When you've been in the venture business as long as I have, you have seen your share of dysfunctional, poisonious board/management situations. None of these needed to occur. They all fall into the "life's too short" category. Understanding, alignment and unification (leave your ego at the door) are the key elements of avoiding this.
For those of you that have read my favorite book, the Tao of Pooh, this may seem familiar…Pooh is the Uncarved Block and just is. It talks a lot about misalignment occurring when we fail to see things as they really are but as we would like them to be. I'm a novice here but seems also common with Buddha's core philosophy around how desiring things (versus seeing/accepting what is) leads to pain and suffering.

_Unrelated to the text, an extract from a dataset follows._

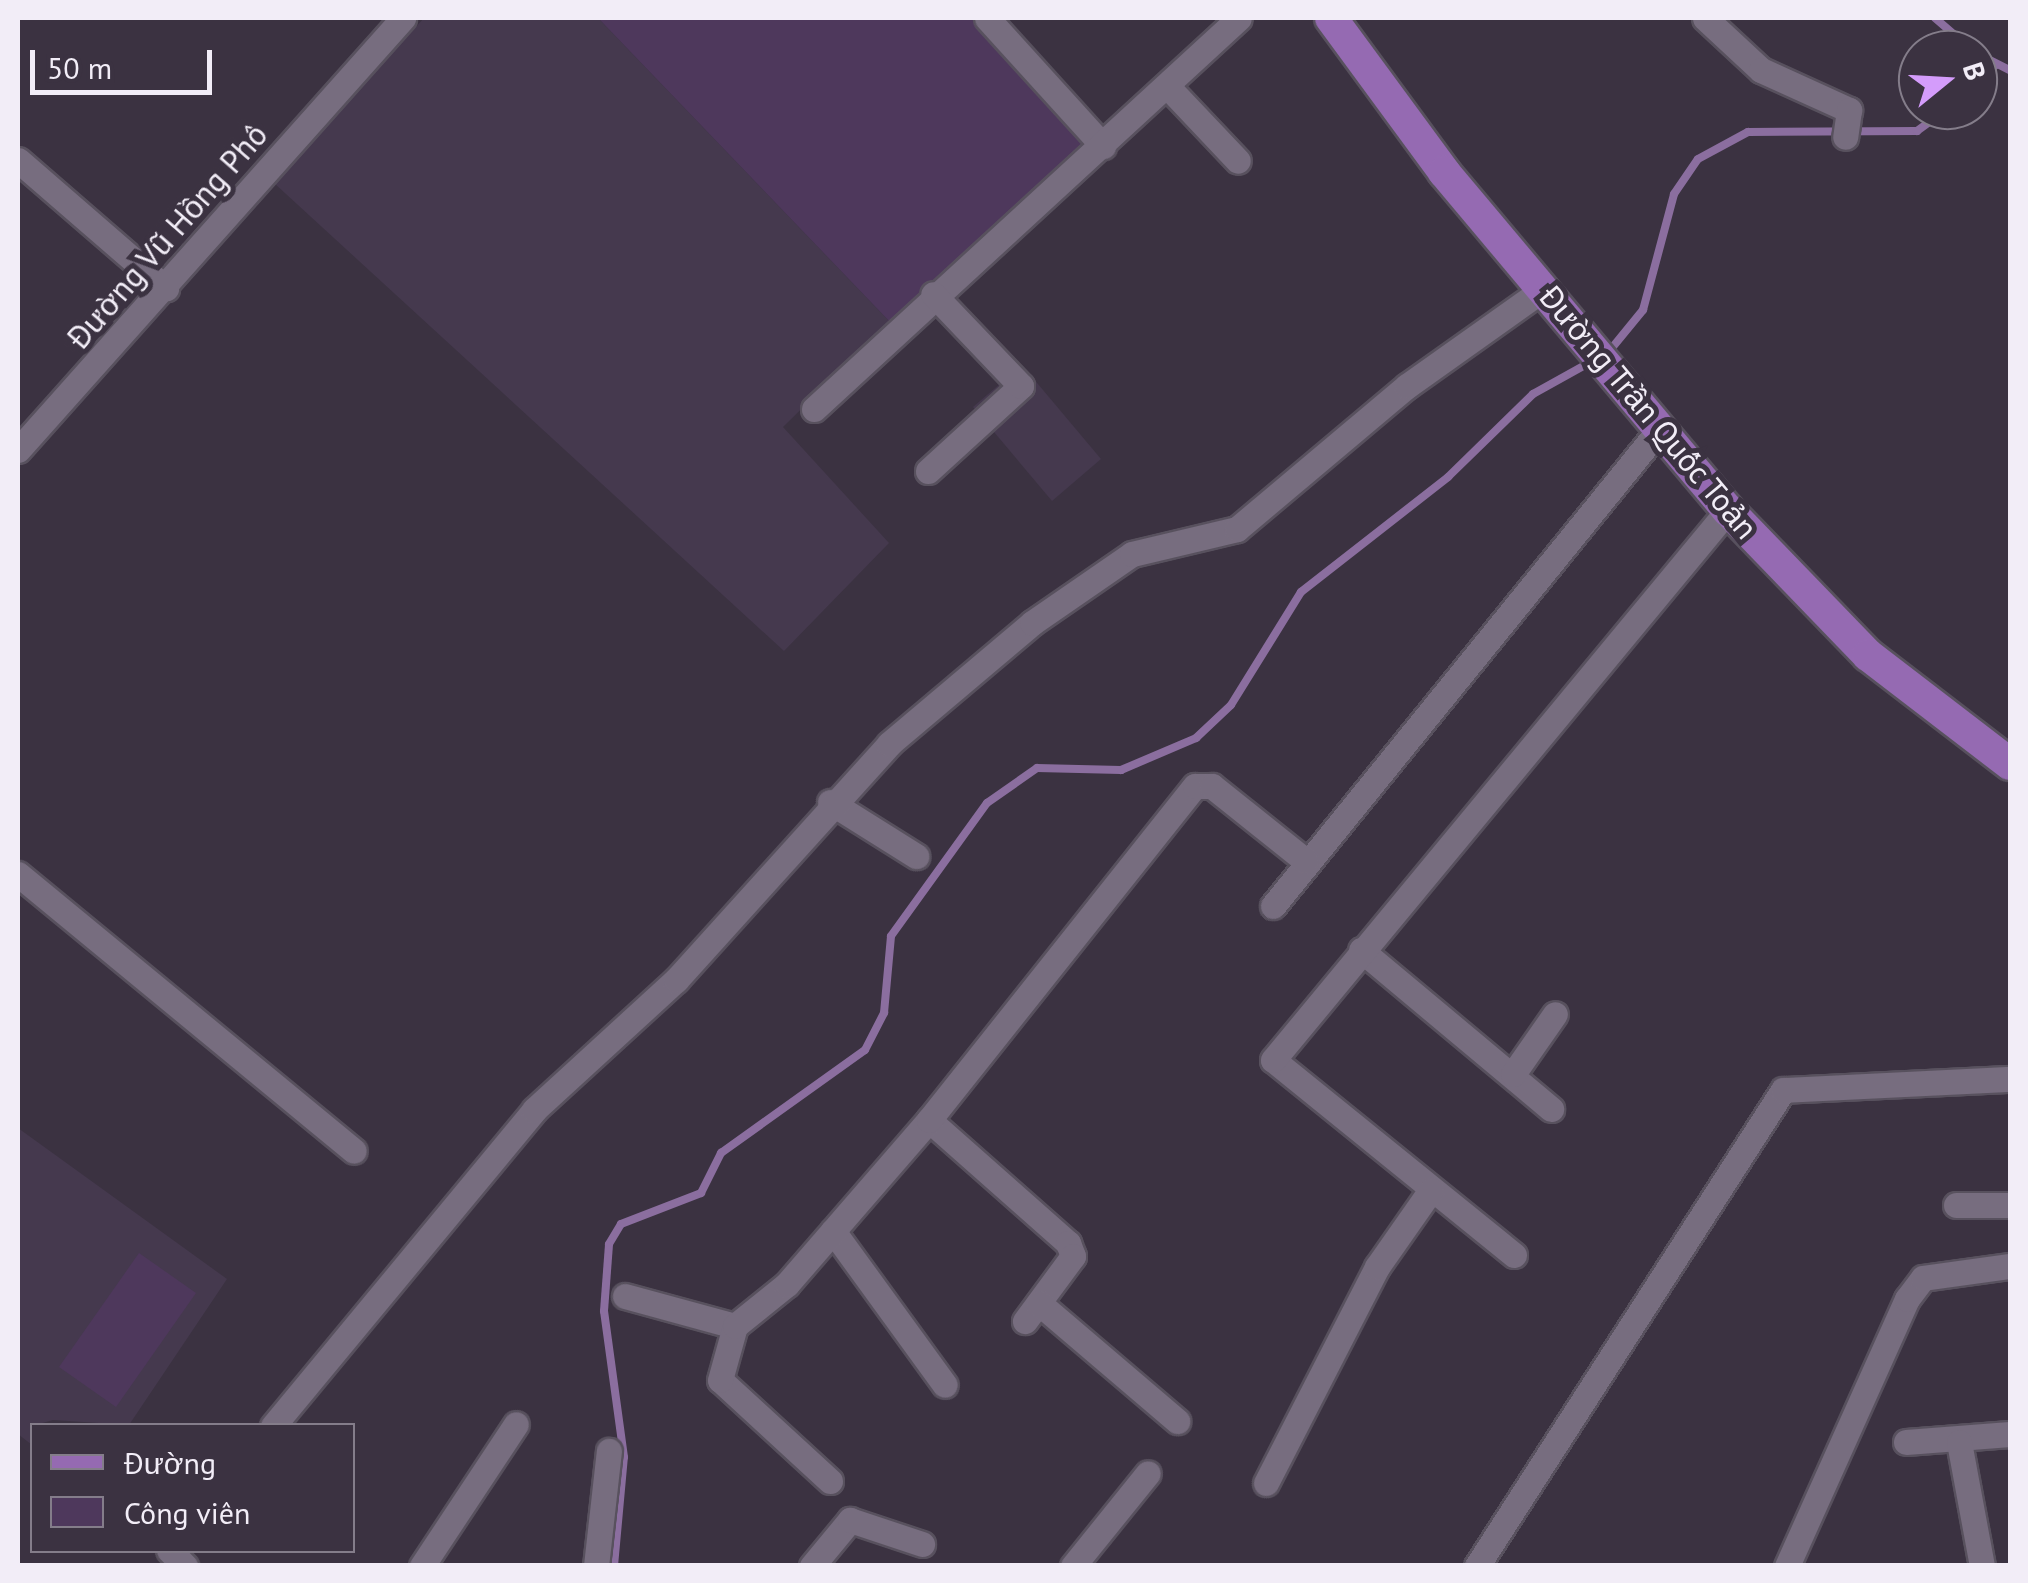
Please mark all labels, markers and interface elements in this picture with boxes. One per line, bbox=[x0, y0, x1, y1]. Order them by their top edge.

My mentor in the venture business, Ed Chandler, taught me this about venture deals. He said that every company and every board/management team of individuals have natural directions, biases and likely behaviors. A good VC or manager, must first assess where things/people will go naturally given a situation, biases & incentives. Understand the logical paths forward then and determine where does that leave the company. To the degree that there are misalignments between parties, figure out how to facilitate coordination between these misalignments so as to unify everyone such that they are rowing in the same direction. Take ego and one's own agenda out of the picture for a moment when doing this. If the direction is hazardous or wrong, your job is to then figure out, given each party's (or the market's) natural inclinations and nature, how to shift the direction or flow naturally. If the flow can't be redirected, then you need to accept that and figure out what you need to do given that reality versus sticking your head in the sand and bemoaning your fate to all that will listen. In other words, if the result is not what you hope for, you need to embrace and "lean" into the pain/disappointment and fully appreciate it. From there, you can figure out the optimal next steps and chapter. If you deny or fight what is happening, you never fully understand what is meant to be, to align yourself with that and to fail quickly and redirect/reinvent. A friend used to tell me to always "lean into pain" not away from it and understand it…like putting pressure on a cramp. It eventually dissolves.
Too often people put their own ego or desire first and try to remake their environment/company in their own image. They use force, leverage, politics and other means by which to do this. In the end, they may be successful but at what cost. You usually have collateral damage in the form of broken trust, dysfunctional communications and often, a result where they win the battle and lose the war. Early in my career, I used to lean on legal rights (blocking rights, board votes, etc) to force through changes I wanted but others didn't. Eventually, I found myself completely isolated from future important dialogs and my relationships with those CEO's frayed. As Steve Covey said "seek first to understand then to be understood".